Ibiúna, 15 de março de 2040
O início de década de vinte ficou conhecido pelo tempo do vírus corona. Perante medidas como o cancelamento das aulas, o ministro da saúde manifestava preocupação: a liberação das crianças, potenciais vetores de transmissão, exporia ainda mais um dos principais grupos de risco: os idosos. A covid-19 preferia dizimar, prioritariamente, pessoas com mais de 60 anos, pessoas como o vosso avô.
Alguns especialistas recomendavam que crianças e adolescentes evitassem o contato com parentes acima dos sessenta anos. Mas, se os pais teriam de ir trabalhar, amorosamente, os avós se expunham ao contágio. Quem iria cuidar das crianças, que não iam à escola, na ausência dos pais? Os avós!
O vírus demonstrava que, com ou sem escola-gueto de crianças, nunca os avós deveriam ser separados dos netos. O vírus ensinava que jamais a relação entre as duas gerações deveria ser interrompida. Que a educação era tarefa conjunta da escola, da família e da sociedade. Que as escolas não eram prédios, mas pessoas, e que as pessoas deveriam agir solidariamente, em comunidade.
Por esse tempo e para os lados de Ibiúna, andava a minha amiga Mila em busca de ajuda para a sua equipe de projeto. Talvez não tivesse, de imediato, entendido que a ajuda não viria de teóricos e áulicos e que o seu maior mestre e aliado era o covid-19. A mensagem que o vírus deixava aos mortais era a melhor das ajudas.

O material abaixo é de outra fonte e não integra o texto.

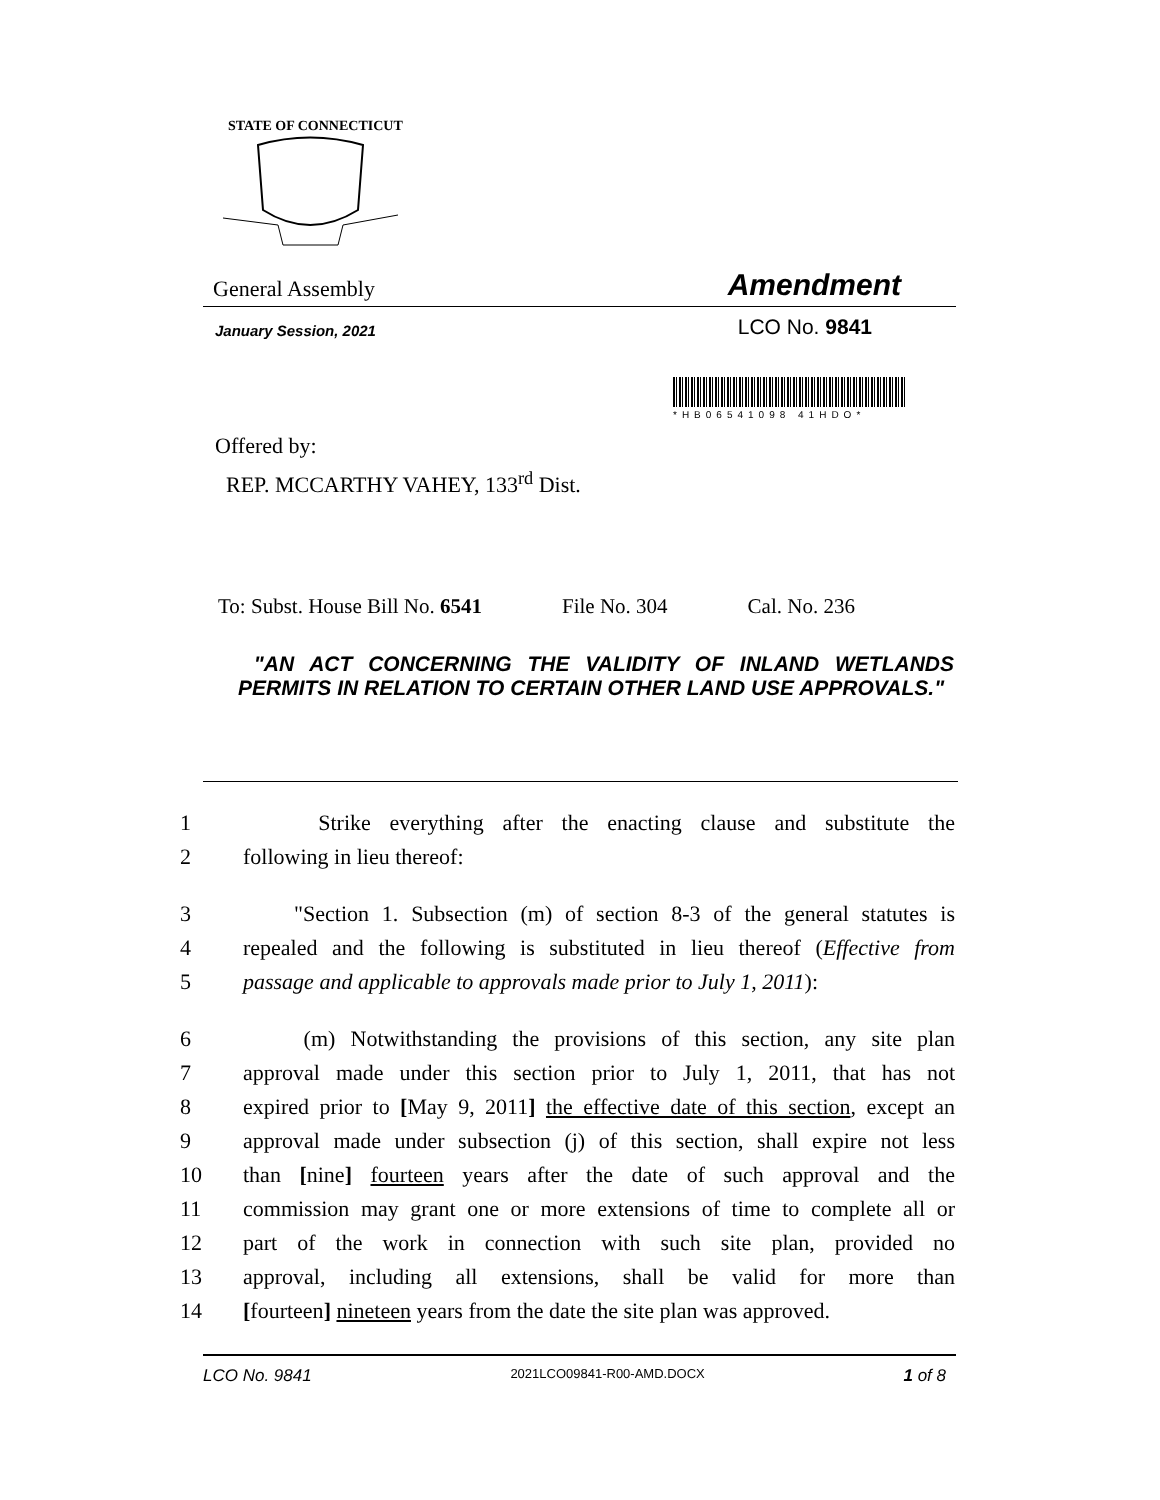STATE OF CONNECTICUT
General Assembly Amendment
January Session, 2021 LCO No. 9841
*HB06541098 41HDO*
Offered by:
REP. MCCARTHY VAHEY, 133<sup>rd</sup> Dist.
To: Subst. House Bill No. 6541 File No. 304 Cal. No. 236
"AN ACT CONCERNING THE VALIDITY OF INLAND WETLANDS PERMITS IN RELATION TO CERTAIN OTHER LAND USE APPROVALS."
1 Strike everything after the enacting clause and substitute the
2 following in lieu thereof:
3 "Section 1. Subsection (m) of section 8-3 of the general statutes is
4 repealed and the following is substituted in lieu thereof (Effective from
5 passage and applicable to approvals made prior to July 1, 2011):
6 (m) Notwithstanding the provisions of this section, any site plan
7 approval made under this section prior to July 1, 2011, that has not
8 expired prior to [May 9, 2011] the effective date of this section, except an
9 approval made under subsection (j) of this section, shall expire not less
10 than [nine] fourteen years after the date of such approval and the
11 commission may grant one or more extensions of time to complete all or
12 part of the work in connection with such site plan, provided no
13 approval, including all extensions, shall be valid for more than
14 [fourteen] nineteen years from the date the site plan was approved.
LCO No. 9841 2021LCO09841-R00-AMD.DOCX 1 of 8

A ameaça global requeria solidariedade global. Exigia que as pequenas diferenças se tornassem insignificantes. A humanidade não precisaria de passar por nova provação, para se permitir repensar o modelo de escola, que, nesse tempo, era hegemônico e que havia sido afetado pelo vírus da corrupção intelectual e moral. Eu queria acreditar que a Mila – inteligente e sensível, como qualquer professora – acabaria por entender a mensagem.
Outro educador sensível, o meu amigo André, havia inoculado outro “vírus” na sua prática – o vírus da mudança – que levaria a sua prática muito para além da escola instrucionista criada pelos estados-nação europeus do século XIX. O André se iniciava em novas práticas, anunciadoras de uma sociedade solidária e de cooperação global. E sofria por escutar alunos manipulados por uma mídia irresponsável e por práticas escolares, que fomentavam o egoísmo e múltiplas ignorâncias: Professor, vou jogar álcool gel na caixa d’água lá de casa. Quando tomar banho e lavar as mãos, vou matar o vírus. Professor, ontem, eu limpei meu celular por causa desse vírus. Pinguei água e um pouco de detergente e limpei com papel. Ele tá funcionando normalmente.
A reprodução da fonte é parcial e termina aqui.